Furthermore, there are many systemic, non-correlated-to-surgery risk factors of AION like high serum cholesterol, triglycerides, hyperlipidemia, hyperfibrinogenemia, prolonged tobacco smoking history, hypertension, anemia, and diabetes mellitus [20].

In our patient we found different systemic and non-correlated-to-surgery risk factors like hypertension, mild anemia, and diabetes which may reduce tolerance to hypotension of optic nerve blood flow during CABG procedure [21, 22]. Different authors [23‐26] found postoperative anemia to be a predisposing cause for AION. Mansour et al. reported that severe anemia in patients undergoing CABG appears to be a risk factor for AION, especially in diabetics, and needs prompt correction to prevent or reverse ischemic ocular events [27]. However, in our case the hematocrit and hemoglobin values were much higher than that reported in previous papers.

Furthermore, we found a moderate hyperhomocysteinemia probably correlated with our patient’s tobacco smoking history.

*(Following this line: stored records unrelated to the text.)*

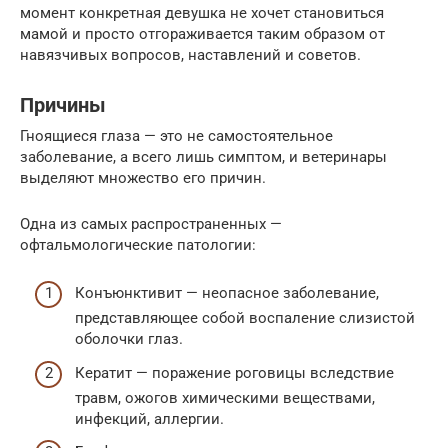
момент конкретная девушка не хочет становиться
мамой и просто отгораживается таким образом от
навязчивых вопросов, наставлений и советов.
Причины
Гноящиеся глаза — это не самостоятельное
заболевание, а всего лишь симптом, и ветеринары
выделяют множество его причин.
Одна из самых распространенных —
офтальмологические патологии:
Конъюнктивит — неопасное заболевание,
представляющее собой воспаление слизистой
оболочки глаз.
Кератит — поражение роговицы вследствие
травм, ожогов химическими веществами,
инфекций, аллергии.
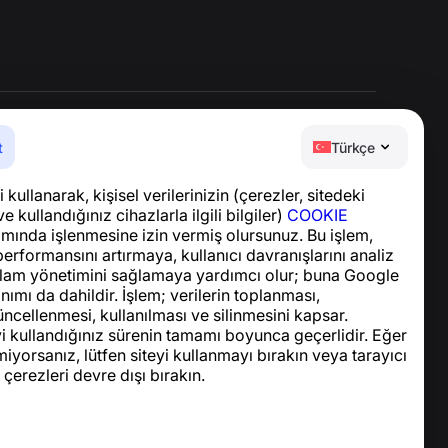
t
Türkçe
Yardım Merkezi
 kullanarak, kişisel verilerinizin (çerezler, sitedeki
Haberler ve Makaleler
ve kullandığınız cihazlarla ilgili bilgiler)
COOKIE
Proje hakkında
ında işlenmesine izin vermiş olursunuz. Bu işlem,
İletişim
performansını artırmaya, kullanıcı davranışlarını analiz
lam yönetimini sağlamaya yardımcı olur; buna Google
nımı da dahildir. İşlem; verilerin toplanması,
ncellenmesi, kullanılması ve silinmesini kapsar.
yi kullandığınız sürenin tamamı boyunca geçerlidir. Eğer
iyorsanız, lütfen siteyi kullanmayı bırakın veya tarayıcı
 çerezleri devre dışı bırakın.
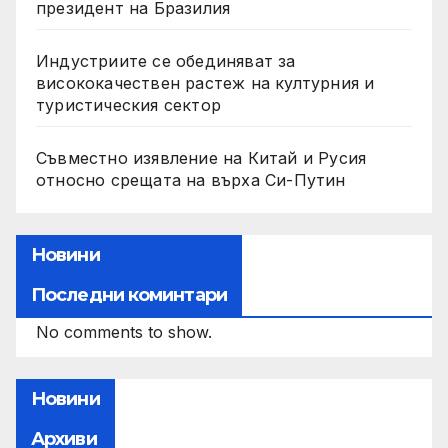
президент на Бразилия
Индустриите се обединяват за
висококачествен растеж на културния и
туристическия сектор
Съвместно изявление на Китай и Русия
относно срещата на върха Си-Путин
Новини
Последни коминтари
No comments to show.
Новини
Архиви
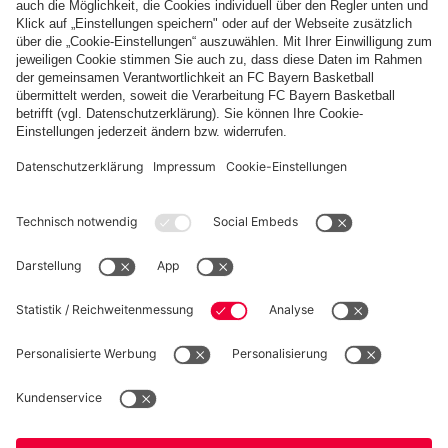
Die 35. Deutsche Meisterschaft des FC Bayern
in Zahlen
Weitere Inhalte anzeigen
PARTNER
Kidsclub
Allianz Arena
Forum
MedienCenter
Basketball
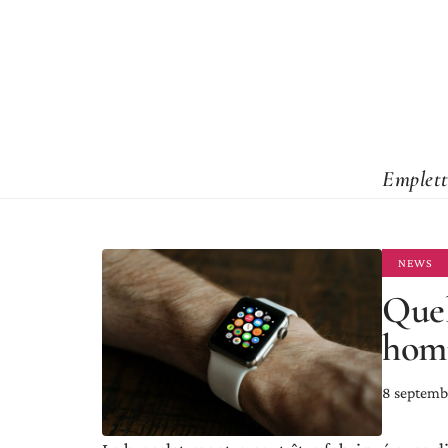
Emplett
NEWS
Quel
homm
8 septemb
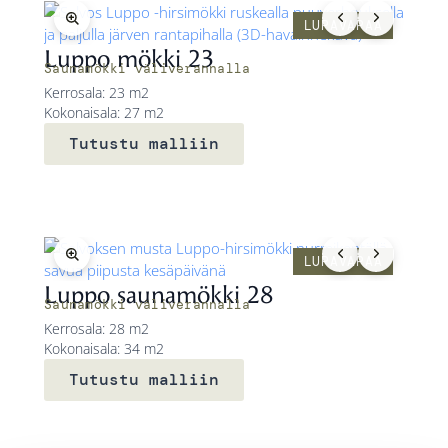
LUPAVAPAA
Luppo mökki 23
Saunamökki väliverannalla
Kerrosala: 23 m2
Kokonaisala: 27 m2
Tutustu malliin
LUPAVAPAA
Luppo saunamökki 28
Saunamökki väliverannalla
Kerrosala: 28 m2
Kokonaisala: 34 m2
Tutustu malliin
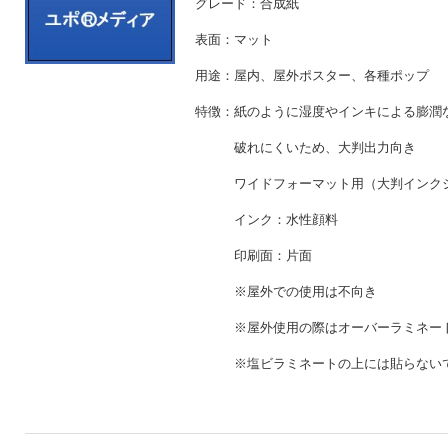
グレード：合成紙
表面：マット
用途：屋内、屋外ポスター、各種ポップ
特徴：紙のように湿度やインキによる膨潤
破れにくいため、大判出
ワイドフォーマット用（大判インクジ
インク：水性顔料
印刷面：片面
※屋外での使用は不向
※屋外使用の際はオーバーラ
※塩ビラミネートの上には貼らないで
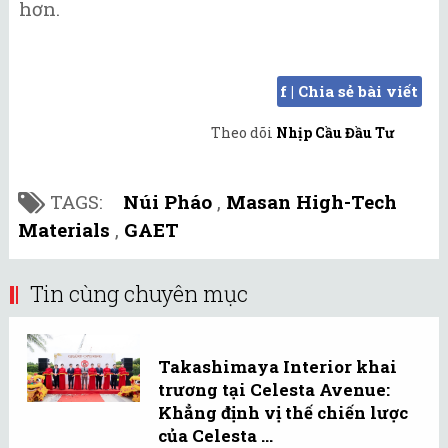
hơn.
f | Chia sẻ bài viết
Theo dõi
Nhịp Cầu Đầu Tư
TAGS:
Núi Pháo
,
Masan High-Tech
Materials
,
GAET
Tin cùng chuyên mục
Takashimaya Interior khai
trương tại Celesta Avenue:
Khẳng định vị thế chiến lược
của Celesta ...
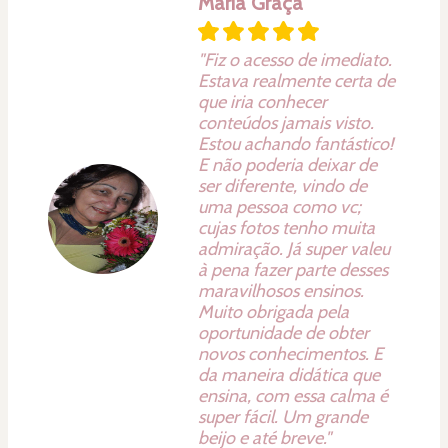
Maria Graça
"Fiz o acesso de imediato.
Estava realmente certa de
que iria conhecer
conteúdos jamais visto.
Estou achando fantástico!
E não poderia deixar de
ser diferente, vindo de
uma pessoa como vc;
cujas fotos tenho muita
admiração. Já super valeu
à pena fazer parte desses
maravilhosos ensinos.
Muito obrigada pela
oportunidade de obter
novos conhecimentos. E
da maneira didática que
ensina, com essa calma é
super fácil. Um grande
beijo e até breve."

Hyperhomocysteinemia is observed in approximately 5% of the general population and is associated with an increased risk of many disorders, including vascular and neurodegenerative diseases, autoimmune disorders, diabetes, renal diseases, neuropsychiatric disorders, and cancer [28]. Hyperhomocysteinemia is an independent risk factor for atherosclerosis of the graft, one of the main limitations of long-term survival of patients who have undergone CABG [29]. Furthermore, homocysteine is known as a risk factor for vascular eye pathologies [11]. Hyperhomocysteinemia acting as an oxygen free radical causes dysfunction and necrosis of endothelial cells, and proliferation of smooth muscle cells with subsequent fibrosis and calcification of the vessel [30]. On the other hand, high levels of homocysteine induce the formation of atheroma (atherosclerotic plaque) and the proliferation of smooth muscle cells resulting in endothelial damage and reduced elasticity of the vessel [30]. Hyperhomocysteinemia also increases platelet adhesiveness and aggregation [30]. We have to report that in this case the preoperative and postoperative antiplatelet and anticoagulant therapy did not avoid the optic nerve ischemia.

As reported in our case, a moderate increase of IOP after surgery could occur [31] due in part to hemodilution with a decrease in colloidal osmotic pressure induced by bypass pump circulation [32].

The CCABG procedure mentioned in this case report used an extracorporeal circulation with cardiopulmonary bypass which may lead to many postoperative complications like AION.

Several preoperative and intraoperative clinical conditions increase the risk of ocular complications like AION after CCABG procedure; so, preoperative hyperhomocysteinemia could increase the risk of ocular vascular damage and bilateral ocular involvement. We would like to conclude with the hypothesis that it would be worthwhile to investigate the potential benefit of treating preexisting hyperhomocysteinemia in patients undergoing CABG.